Kenya Chosen for UN Tourism Executive Council
Kenya has been elected to join the United Nations World Tourism Organisation (UNWTO) executive council – the highest body in global tourism.
Kenya’s selection was confirmed at the 21st UNWTO General Assembly, which is currently taking place in the Columbian city of Medallin, and the East African country will now sit with the executive council for the following two years.
Supporting challenges to tourism in Kenya
The UN body regularly offers support to countries facing challenges to tourism – including security, health and natural disasters – and Kenya has been a major beneficiary in recent years.

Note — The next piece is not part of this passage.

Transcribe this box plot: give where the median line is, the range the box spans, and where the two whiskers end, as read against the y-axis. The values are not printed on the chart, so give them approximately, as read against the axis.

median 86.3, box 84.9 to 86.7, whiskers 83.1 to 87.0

UNWO Secretary General Taleb Rifai has visited Kenya twice this year to help address issues of insecurity in the East African country. Last month the UN official endorsed Kenya as a safe tourism destination after the number of visitors fell by 25 percent.
A spate of militant attacks in recent years has prompted travel warnings from the UK, United States and Australia to name a few. More than 400 people have been killed by Al-Shabaab militants in the last two years, but Rifai was keen to point out that unrest is far from unique to Kenya.

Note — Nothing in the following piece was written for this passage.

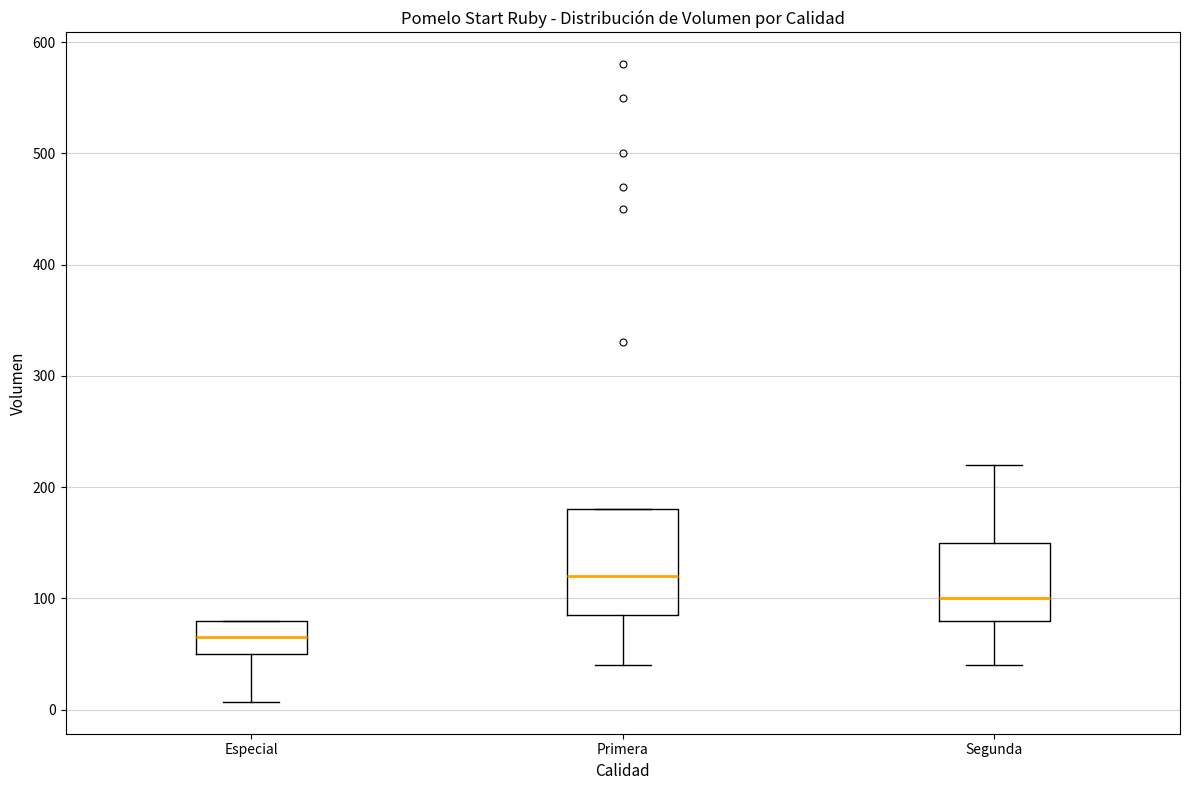

Which box has the highest median line?

Primera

Confidence in the Kenyan destination
“I am confident of the Kenyan destination,” he said last month. “I can even bring my family here tomorrow. Terrorism is not a Kenyan challenge, but a worldwide issue.”
The UNWTO representative pointed to attacks in France, the US and Thailand in recent years to put Kenya’s security in a broader context – something the country’s election will reinforce.
Commerce and Tourism Cabinet Secretary Phyllis Kandie said it is a privilege for Kenya to represent the East African region and African continent at the council.
“The East African Community is one of the fastest growing regional economic blocks in the world,” she said. “It is also endowed with some of the most remarkable tourist attractions to be found anywhere in the globe.”
The United Nations World Tourism Organisation estimates a thriving tourism industry can boost GDP by 10%, creating jobs and boosting experts while raising the global profile of a nation.